CADNA aims to be the catalyst for making the Internet a less confusing and safer place for consumers and businesses alike. We hope that lawmakers will see that by reducing cybersquatting through increased deterrence, and taking tools that serve no legitimate purpose away from cybercriminals, they will be taking giant steps toward eliminating the spam, phishing, spyware and malware, and counterfeit-peddling that pollute the Internet, weaken its viability as a platform for commerce, and irreparably harm consumers.
Thank you. That is the conclusion of my statement.
We thought it would be helpful for you to hear the voices of some of our members and why they think this is a worthwhile endeavor. First you'll hear from Elisabeth Escobar, Vice President & Senior Counsel of Intellectual Property at Marriott International, then Martin Sutton Manager of Fraud Risk & Intelligence at HSBC, and finally Susan Crane, Group Vice President of Intellectual Property at Wyndham Worldwide.
STATEMENTS FROM DESIGNATED MEMBER SPEAKERS
1. MARRIOTT - Elisabeth Escobar
The five-day grace period for new domain registrations, inaccurate and incomplete WHOIS data, and the lax regulation of registrars have all contributed to an explosion of Web sites filled with nothing but “pay per click” links to other sites. Many of these click-through sites use domain names that contain well-known brands to sidetrack consumers and divert them away from their intended destinations. Domain tasting and kiting has resulted in the proliferation of so many sites that it is impossible to attack the problem effectively through traditional methods. Instead, we need to address the abuses of the system that make cybersquatting an attractive business model.
2. HSBC - Martin Sutton
The issue of Cybersquatting is a serious one, one that threatens the viability of businesses, the rights of consumers and the trust between brands and the people they serve.
Josh already mentioned that phishing is an example of when domain name abuse is used to harm consumers. In addition to phishing, there are many more ways that cybersquatting can be employed to inflict damage—Section 419 scams, also known as “Nigerian” or “Advance-Fee” scams, bogus investment scams and tasted domain names, to name a few, are all real problems.
HSBC, like many other brand owners, constantly detects and responds to the online threats that target our consumers around the globe but there is no complete solution to prevent or combat these problems. The options currently available to brand owners are often too slow and ineffective to stop these “Web bandits”.

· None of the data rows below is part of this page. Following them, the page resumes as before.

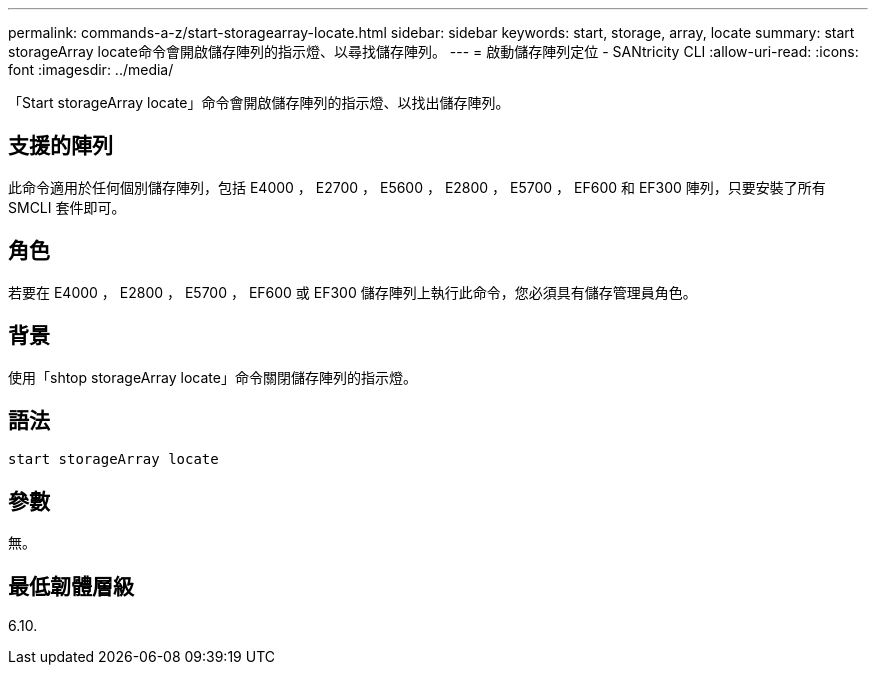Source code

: ---
permalink: commands-a-z/start-storagearray-locate.html 
sidebar: sidebar 
keywords: start, storage, array, locate 
summary: start storageArray locate命令會開啟儲存陣列的指示燈、以尋找儲存陣列。 
---
= 啟動儲存陣列定位 - SANtricity CLI
:allow-uri-read: 
:icons: font
:imagesdir: ../media/


[role="lead"]
「Start storageArray locate」命令會開啟儲存陣列的指示燈、以找出儲存陣列。



== 支援的陣列

此命令適用於任何個別儲存陣列，包括 E4000 ， E2700 ， E5600 ， E2800 ， E5700 ， EF600 和 EF300 陣列，只要安裝了所有 SMCLI 套件即可。



== 角色

若要在 E4000 ， E2800 ， E5700 ， EF600 或 EF300 儲存陣列上執行此命令，您必須具有儲存管理員角色。



== 背景

使用「shtop storageArray locate」命令關閉儲存陣列的指示燈。



== 語法

[source, cli]
----
start storageArray locate
----


== 參數

無。



== 最低韌體層級

6.10.
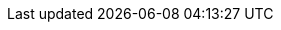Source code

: // Constants used throughout the spec. Generally (though not always) correspond
// to tBTC system constants.

// Overcollateralization constants.
:extra-collateral: 50%
:total-collateral: 150%

// Liquidation constants.
:pre-liquidation-period: 6 heures
:pre-liquidation-threshold: 125%
:liquidation-threshold: 110%
:liquidation-auction-start-percent: 80%

// Deposit terms.
:term-length: 6 mois

// Transaction proof requirements.
:tx-proof-difficulty-factor: 6 blocs

// Lots and signer fees.
:tbtc-lot-size: 1 TBTC
:btc-lot-size: 1 BTC
:signer-fee: 0.005 TBTC
:signer-fee-basis-points: 50
:tbtc-lot-size-less-signer-fee: 0.995 TBTC
:beneficiary-bond-payment: 0.0005 TBTC

// Redemption and BTC fees and fee increases.
:redemption-proof-timeout: 12 heures
:signature-timeout: 3 heures
// TODO: fill in real numbers for these two
:min-redemption-btc-fee: 2345 satoshi
:min-redemption-btc-feerate: ~20 satoshi/bit
:fee-increase-timer: 4 heures
:fee-increase-timer-times-two: 8 heures
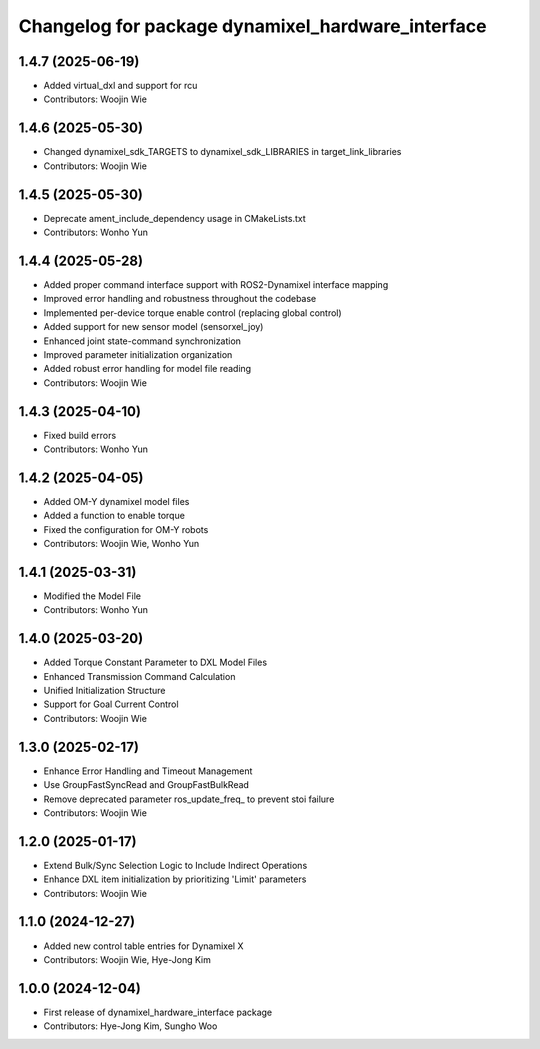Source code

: ^^^^^^^^^^^^^^^^^^^^^^^^^^^^^^^^^^^^^^^^^^^^^^^^^^
Changelog for package dynamixel_hardware_interface
^^^^^^^^^^^^^^^^^^^^^^^^^^^^^^^^^^^^^^^^^^^^^^^^^^

1.4.7 (2025-06-19)
------------------
* Added virtual_dxl and support for rcu
* Contributors: Woojin Wie

1.4.6 (2025-05-30)
------------------
* Changed dynamixel_sdk_TARGETS to dynamixel_sdk_LIBRARIES in target_link_libraries
* Contributors: Woojin Wie

1.4.5 (2025-05-30)
------------------
* Deprecate ament_include_dependency usage in CMakeLists.txt
* Contributors: Wonho Yun

1.4.4 (2025-05-28)
------------------
* Added proper command interface support with ROS2-Dynamixel interface mapping
* Improved error handling and robustness throughout the codebase
* Implemented per-device torque enable control (replacing global control)
* Added support for new sensor model (sensorxel_joy)
* Enhanced joint state-command synchronization
* Improved parameter initialization organization
* Added robust error handling for model file reading
* Contributors: Woojin Wie

1.4.3 (2025-04-10)
------------------
* Fixed build errors
* Contributors: Wonho Yun

1.4.2 (2025-04-05)
------------------
* Added OM-Y dynamixel model files
* Added a function to enable torque
* Fixed the configuration for OM-Y robots
* Contributors: Woojin Wie, Wonho Yun

1.4.1 (2025-03-31)
------------------
* Modified the Model File
* Contributors: Wonho Yun

1.4.0 (2025-03-20)
------------------
* Added Torque Constant Parameter to DXL Model Files
* Enhanced Transmission Command Calculation
* Unified Initialization Structure
* Support for Goal Current Control
* Contributors: Woojin Wie

1.3.0 (2025-02-17)
------------------
* Enhance Error Handling and Timeout Management
* Use GroupFastSyncRead and GroupFastBulkRead
* Remove deprecated parameter ros_update_freq_ to prevent stoi failure
* Contributors: Woojin Wie

1.2.0 (2025-01-17)
------------------
* Extend Bulk/Sync Selection Logic to Include Indirect Operations
* Enhance DXL item initialization by prioritizing 'Limit' parameters
* Contributors: Woojin Wie

1.1.0 (2024-12-27)
------------------
* Added new control table entries for Dynamixel X
* Contributors: Woojin Wie, Hye-Jong Kim

1.0.0 (2024-12-04)
------------------
* First release of dynamixel_hardware_interface package
* Contributors: Hye-Jong Kim, Sungho Woo
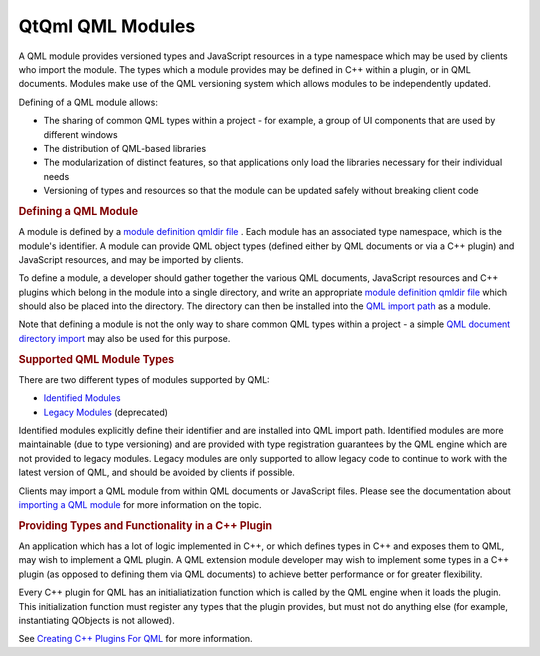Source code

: .. _sdk_qtqml_qml_modules:
QtQml QML Modules
=================



A QML module provides versioned types and JavaScript resources in a type
namespace which may be used by clients who import the module. The types
which a module provides may be defined in C++ within a plugin, or in QML
documents. Modules make use of the QML versioning system which allows
modules to be independently updated.

Defining of a QML module allows:

-  The sharing of common QML types within a project - for example, a
   group of UI components that are used by different windows
-  The distribution of QML-based libraries
-  The modularization of distinct features, so that applications only
   load the libraries necessary for their individual needs
-  Versioning of types and resources so that the module can be updated
   safely without breaking client code

.. rubric:: Defining a QML Module
   :name: defining-a-qml-module

A module is defined by a `module definition qmldir
file </sdk/apps/qml/QtQml/qtqml-modules-qmldir/>`_ . Each module has an
associated type namespace, which is the module's identifier. A module
can provide QML object types (defined either by QML documents or via a
C++ plugin) and JavaScript resources, and may be imported by clients.

To define a module, a developer should gather together the various QML
documents, JavaScript resources and C++ plugins which belong in the
module into a single directory, and write an appropriate `module
definition qmldir file </sdk/apps/qml/QtQml/qtqml-modules-qmldir/>`_ 
which should also be placed into the directory. The directory can then
be installed into the `QML import
path </sdk/apps/qml/QtQml/qtqml-syntax-imports/#qml-import-path>`_  as a
module.

Note that defining a module is not the only way to share common QML
types within a project - a simple `QML document directory
import </sdk/apps/qml/QtQml/qtqml-syntax-directoryimports/>`_  may also
be used for this purpose.

.. rubric:: Supported QML Module Types
   :name: supported-qml-module-types

There are two different types of modules supported by QML:

-  `Identified
   Modules </sdk/apps/qml/QtQml/qtqml-modules-identifiedmodules/>`_ 
-  `Legacy Modules </sdk/apps/qml/QtQml/qtqml-modules-legacymodules/>`_ 
   (deprecated)

Identified modules explicitly define their identifier and are installed
into QML import path. Identified modules are more maintainable (due to
type versioning) and are provided with type registration guarantees by
the QML engine which are not provided to legacy modules. Legacy modules
are only supported to allow legacy code to continue to work with the
latest version of QML, and should be avoided by clients if possible.

Clients may import a QML module from within QML documents or JavaScript
files. Please see the documentation about `importing a QML
module </sdk/apps/qml/QtQml/qtqml-syntax-imports/#module-namespace-imports>`_ 
for more information on the topic.

.. rubric:: Providing Types and Functionality in a C++ Plugin
   :name: providing-types-and-functionality-in-a-c-plugin

An application which has a lot of logic implemented in C++, or which
defines types in C++ and exposes them to QML, may wish to implement a
QML plugin. A QML extension module developer may wish to implement some
types in a C++ plugin (as opposed to defining them via QML documents) to
achieve better performance or for greater flexibility.

Every C++ plugin for QML has an initialiatization function which is
called by the QML engine when it loads the plugin. This initialization
function must register any types that the plugin provides, but must not
do anything else (for example, instantiating QObjects is not allowed).

See `Creating C++ Plugins For
QML </sdk/apps/qml/QtQml/qtqml-modules-cppplugins/>`_  for more
information.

CADNA will work for more effective ways to prevent fraud and combat criminal activity.
3. WYNDHAM – Sue Crane
Cyberquatters are siphoning away Internet user traffic meant for brand Web sites and deceiving online consumers. Customers can be duped into believing that they are getting the hospitality and service that they have come to expect from the Wyndham family of hotel brands, only to be left with rooms at unaffiliated properties, with no reservations at all or with their personal information compromised. It's a horrible experience for the customer and it is a company's responsibility to help protect against such an experience—but the burden of navigating through and policing the ever-changing landscape of Internet fraud is too much for a single brand or corporation to bear. CADNA will provide an opportunity for brand owners to work together to bolster fraud protection for both customers and businesses.